_Exercise 1:_
Lay out the entries below as a Markdown table with columns No. and Line, covering everything from the start of the entries through the line containing "That is False.", both ends included. Number each row, skip blank lines, and leave the pictures out.

_Passage given:_
Remembrance through music

By Marshall Weiss, The Dayton Jewish Observer

The Anahata Music Project (L to R), flutist Kimberlee Goodman, pianist Ed Bak, mezzo soprano Susan Millard-Schwarz

In 2010, three musicians in Columbus came together to create concert programs they felt passionate about. They named themselves the Anahata Music Project and their first program was a Holocaust remembrance concert.

The trio will perform this concert on Jan. 27 at the University of Dayton Chapel, sponsored by the Jewish Community Relations Council, the Jewish Federation’s Yom Hashoah Committee, and UD’s Campus Ministry and Arts Series.

“Anahata comes from Hindu tradition,” says the ensemble’s mezzo soprano, Susan Millard-Schwarz. “Anahata refers to the heart, chakra, so we decided we would create programs that pulled from our hearts, that were born out of passion.”

Anahata’s Holocaust remembrance concert focuses on musical works and poetry created by composers and writers who survived or perished in the Holocaust including works by Erich Korngold, Erwin Schulhoff, Hannah Senesh, and Ephraim Fogel.

Millard-Schwarz says she’s dreamed of presenting a Holocaust remembrance concert for a long time.

“What I discovered was that I already knew two musicians who had a strong heart for this type of concert,” she says. “We just started talking and realized we really have to do this.”

The ensemble first presented its Holocaust concert at the Broad Street United Methodist Church in Columbus, where Millard-Schwarz is a member. Her husband and his family are Jewish.

_Supplied material:_
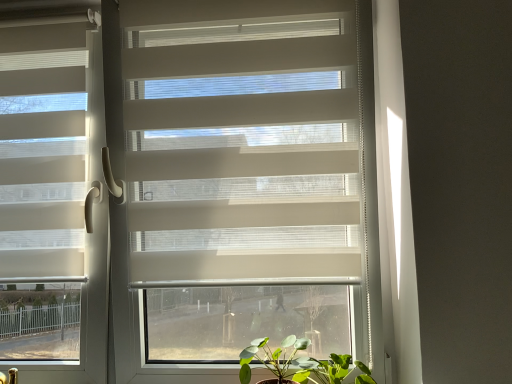
Consider the image. What is the approximate height of green matte plant at lower center?

The height of green matte plant at lower center is 18.05 centimeters.

In order to click on matte white blinds at left in this screenshot , I will do `click(52, 200)`.

Considering the relative positions of green leafy plant at lower center and green matte plant at lower center in the image provided, is green leafy plant at lower center to the left or to the right of green matte plant at lower center?

Clearly, green leafy plant at lower center is on the right of green matte plant at lower center in the image.

Which object is more forward, green leafy plant at lower center or green matte plant at lower center?

green leafy plant at lower center.

Is green leafy plant at lower center placed right next to green matte plant at lower center?

Yes, green leafy plant at lower center is in contact with green matte plant at lower center.

Does point (282, 360) come farther from viewer compared to point (19, 202)?

That is False.

Can you confirm if green matte plant at lower center is positioned to the left of matte white blinds at left?

Incorrect, green matte plant at lower center is not on the left side of matte white blinds at left.

Considering the sizes of objects green matte plant at lower center and matte white blinds at left in the image provided, who is bigger, green matte plant at lower center or matte white blinds at left?

Bigger between the two is matte white blinds at left.

From the image's perspective, is green matte plant at lower center above or below matte white blinds at left?

green matte plant at lower center is below matte white blinds at left.

How different are the orientations of matte white blinds at left and green matte plant at lower center in degrees?

matte white blinds at left and green matte plant at lower center are facing 2.89 degrees away from each other.

Is matte white blinds at left at the left side of green matte plant at lower center?

Correct, you'll find matte white blinds at left to the left of green matte plant at lower center.

Is matte white blinds at left oriented away from green matte plant at lower center?

matte white blinds at left is not turned away from green matte plant at lower center.

Is matte white blinds at left situated inside green matte plant at lower center or outside?

matte white blinds at left is outside green matte plant at lower center.

Considering the sizes of green leafy plant at lower center and matte white blinds at left in the image, is green leafy plant at lower center taller or shorter than matte white blinds at left?

Considering their sizes, green leafy plant at lower center has less height than matte white blinds at left.

Could you tell me if green leafy plant at lower center is turned towards matte white blinds at left?

No, green leafy plant at lower center is not aimed at matte white blinds at left.

Locate an element on the screen. The image size is (512, 384). window blind above the green leafy plant at lower center (from the image's perspective) is located at coordinates (52, 200).

Would you consider green leafy plant at lower center to be distant from matte white blinds at left?

No, green leafy plant at lower center is in close proximity to matte white blinds at left.

In terms of height, does matte white blinds at left look taller or shorter compared to green leafy plant at lower center?

matte white blinds at left is taller than green leafy plant at lower center.

Is matte white blinds at left far from green leafy plant at lower center?

No, matte white blinds at left is not far away from green leafy plant at lower center.

Which of these two, matte white blinds at left or green leafy plant at lower center, is smaller?

With smaller size is green leafy plant at lower center.

From a real-world perspective, which is physically above, green matte plant at lower center or green leafy plant at lower center?

In real-world perspective, green matte plant at lower center is above.

Could you tell me if green matte plant at lower center is facing green leafy plant at lower center?

No, green matte plant at lower center is not oriented towards green leafy plant at lower center.

Is green leafy plant at lower center a part of green matte plant at lower center?

No, green matte plant at lower center does not contain green leafy plant at lower center.

Where is `vegetation below the green matte plant at lower center (from a real-world perspective)`? The width and height of the screenshot is (512, 384). vegetation below the green matte plant at lower center (from a real-world perspective) is located at coordinates click(326, 370).

Locate an element on the screen. vegetation that is on the right side of green matte plant at lower center is located at coordinates (326, 370).

Where is `window blind above the green matte plant at lower center (from a real-world perspective)`? Image resolution: width=512 pixels, height=384 pixels. window blind above the green matte plant at lower center (from a real-world perspective) is located at coordinates (52, 200).

From the picture: Considering their positions, is green matte plant at lower center positioned further to matte white blinds at left than green leafy plant at lower center?

green leafy plant at lower center lies further to matte white blinds at left than the other object.

Estimate the real-world distances between objects in this image. Which object is closer to green leafy plant at lower center, matte white blinds at left or green matte plant at lower center?

green matte plant at lower center lies closer to green leafy plant at lower center than the other object.

Which object lies nearer to the anchor point matte white blinds at left, green leafy plant at lower center or green matte plant at lower center?

The object closer to matte white blinds at left is green matte plant at lower center.

Looking at the image, which one is located closer to green matte plant at lower center, matte white blinds at left or green leafy plant at lower center?

Among the two, green leafy plant at lower center is located nearer to green matte plant at lower center.

Considering their positions, is green matte plant at lower center positioned further to green leafy plant at lower center than matte white blinds at left?

matte white blinds at left is further to green leafy plant at lower center.

Which object lies further to the anchor point green matte plant at lower center, green leafy plant at lower center or matte white blinds at left?

matte white blinds at left.

Locate an element on the screen. The image size is (512, 384). houseplant located between matte white blinds at left and green leafy plant at lower center in the left-right direction is located at coordinates (294, 363).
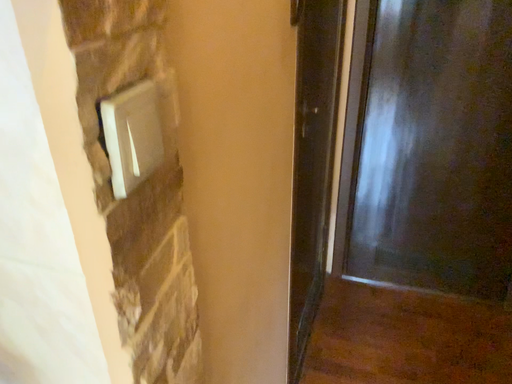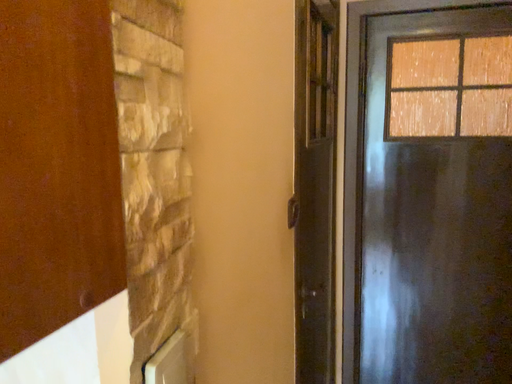
Question: How did the camera likely rotate when shooting the video?

Choices:
 (A) rotated downward
 (B) rotated upward

Answer: (B)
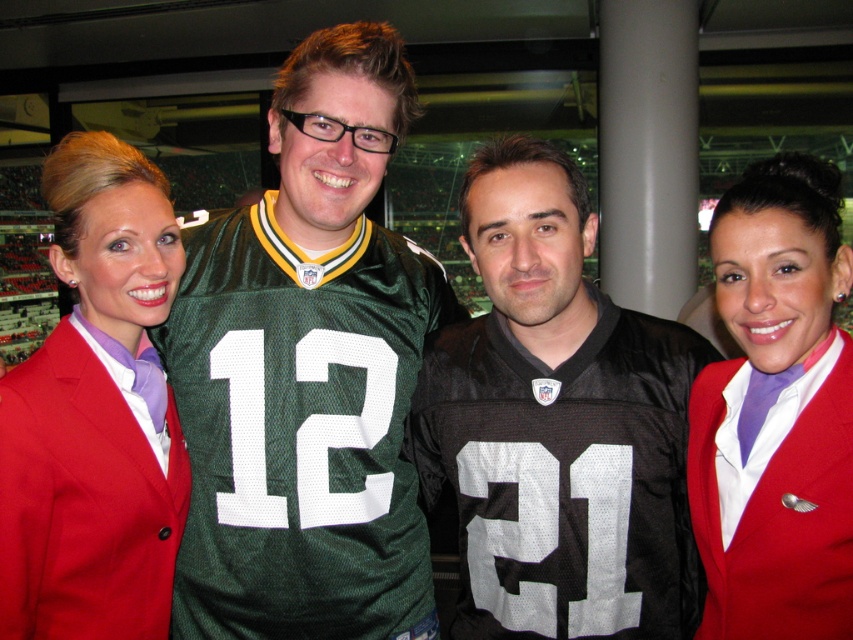
You are standing at the point with coordinates point (161, 456) and want to move to the point with coordinates point (700, 477). Is the point you want to go to in front of or behind you?

The point you want to go to, point (700, 477), is in front of you because point (161, 456) is behind point (700, 477).

You are a photographer who needs to adjust the lighting to ensure both the green jersey at center and the matte red blazer at center are equally visible. Considering their sizes, which one might require more focused lighting adjustments?

The green jersey at center is bigger than the matte red blazer at center. Since the green jersey is larger, it might require more focused lighting adjustments to ensure it doesn

From the picture: You are a photographer trying to adjust the framing of the photo. The black jersey at center and the matte red blazer at center are both in the center of the image. Which one is taller?

The black jersey at center is much taller than the matte red blazer at center according to the description.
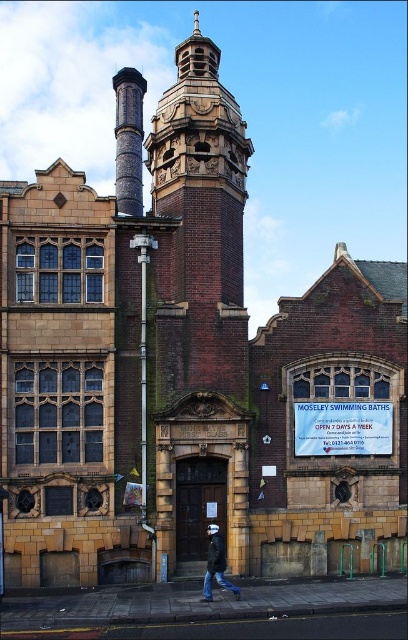
Question: Which object is farther from the camera taking this photo?

Choices:
 (A) rustic stone chimney at upper center
 (B) dark blue jeans at lower center

Answer: (A)

Question: Which point is closer to the camera taking this photo?

Choices:
 (A) (124, 157)
 (B) (212, 595)

Answer: (B)

Question: Can you confirm if rustic stone chimney at upper center is positioned to the left of dark blue jeans at lower center?

Choices:
 (A) yes
 (B) no

Answer: (A)

Question: Which point appears closest to the camera in this image?

Choices:
 (A) (206, 572)
 (B) (132, 145)

Answer: (A)

Question: Considering the relative positions of rustic stone chimney at upper center and dark blue jeans at lower center in the image provided, where is rustic stone chimney at upper center located with respect to dark blue jeans at lower center?

Choices:
 (A) below
 (B) above

Answer: (B)

Question: Can you confirm if rustic stone chimney at upper center is thinner than dark blue jeans at lower center?

Choices:
 (A) yes
 (B) no

Answer: (B)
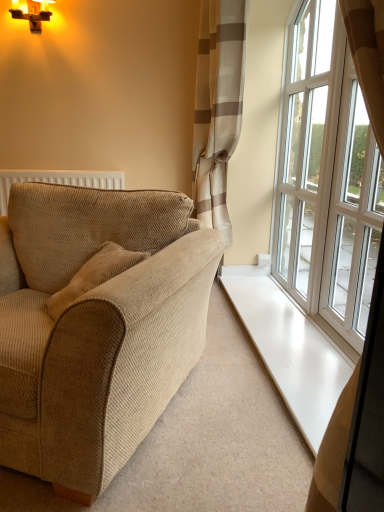
You are a GUI agent. You are given a task and a screenshot of the screen. Output one action in this format:
    pyautogui.click(x=<x>, y=<y>)
    Task: Click on the beige corduroy couch at left
    The height and width of the screenshot is (512, 384).
    Given the screenshot: What is the action you would take?
    pyautogui.click(x=96, y=326)

Find the location of `white glass window at right, positioned as the second window in back-to-front order`. white glass window at right, positioned as the second window in back-to-front order is located at coordinates (352, 218).

Is white glass window at right, acting as the 2th window starting from the front, to the right of wooden cross at upper left from the viewer's perspective?

Correct, you'll find white glass window at right, acting as the 2th window starting from the front, to the right of wooden cross at upper left.

From the image's perspective, which one is positioned higher, white glass window at right, which is counted as the 1th window, starting from the back, or wooden cross at upper left?

wooden cross at upper left is shown above in the image.

Is white glass window at right, acting as the 2th window starting from the front, bigger than wooden cross at upper left?

Yes, white glass window at right, acting as the 2th window starting from the front, is bigger than wooden cross at upper left.

Considering their positions, is white glass window at right, which is counted as the 1th window, starting from the back, located in front of or behind wooden cross at upper left?

In the image, white glass window at right, which is counted as the 1th window, starting from the back, appears in front of wooden cross at upper left.

I want to click on studio couch below the wooden cross at upper left (from the image's perspective), so click(96, 326).

From the image's perspective, is beige corduroy couch at left located above or below wooden cross at upper left?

_Exercise 2:_
Reproduce the whole article about the Holocaust remembrance concert, word for word.

_Result 1:_
| No. | Line |
|---|---|
| 1 | Consider the image. What is the approximate height of green matte plant at lower center? |
| 2 | The height of green matte plant at lower center is 18.05 centimeters. |
| 3 | In order to click on matte white blinds at left in this screenshot , I will do `click(52, 200)`. |
| 4 | Considering the relative positions of green leafy plant at lower center and green matte plant at lower center in the image provided, is green leafy plant at lower center to the left or to the right of green matte plant at lower center? |
| 5 | Clearly, green leafy plant at lower center is on the right of green matte plant at lower center in the image. |
| 6 | Which object is more forward, green leafy plant at lower center or green matte plant at lower center? |
| 7 | green leafy plant at lower center. |
| 8 | Is green leafy plant at lower center placed right next to green matte plant at lower center? |
| 9 | Yes, green leafy plant at lower center is in contact with green matte plant at lower center. |
| 10 | Does point (282, 360) come farther from viewer compared to point (19, 202)? |
| 11 | That is False. |

_Result 2:_
Remembrance through music

By Marshall Weiss, The Dayton Jewish Observer

The Anahata Music Project (L to R), flutist Kimberlee Goodman, pianist Ed Bak, mezzo soprano Susan Millard-Schwarz

In 2010, three musicians in Columbus came together to create concert programs they felt passionate about. They named themselves the Anahata Music Project and their first program was a Holocaust remembrance concert.

The trio will perform this concert on Jan. 27 at the University of Dayton Chapel, sponsored by the Jewish Community Relations Council, the Jewish Federation’s Yom Hashoah Committee, and UD’s Campus Ministry and Arts Series.

“Anahata comes from Hindu tradition,” says the ensemble’s mezzo soprano, Susan Millard-Schwarz. “Anahata refers to the heart, chakra, so we decided we would create programs that pulled from our hearts, that were born out of passion.”

Anahata’s Holocaust remembrance concert focuses on musical works and poetry created by composers and writers who survived or perished in the Holocaust including works by Erich Korngold, Erwin Schulhoff, Hannah Senesh, and Ephraim Fogel.

Millard-Schwarz says she’s dreamed of presenting a Holocaust remembrance concert for a long time.

“What I discovered was that I already knew two musicians who had a strong heart for this type of concert,” she says. “We just started talking and realized we really have to do this.”

The ensemble first presented its Holocaust concert at the Broad Street United Methodist Church in Columbus, where Millard-Schwarz is a member. Her husband and his family are Jewish.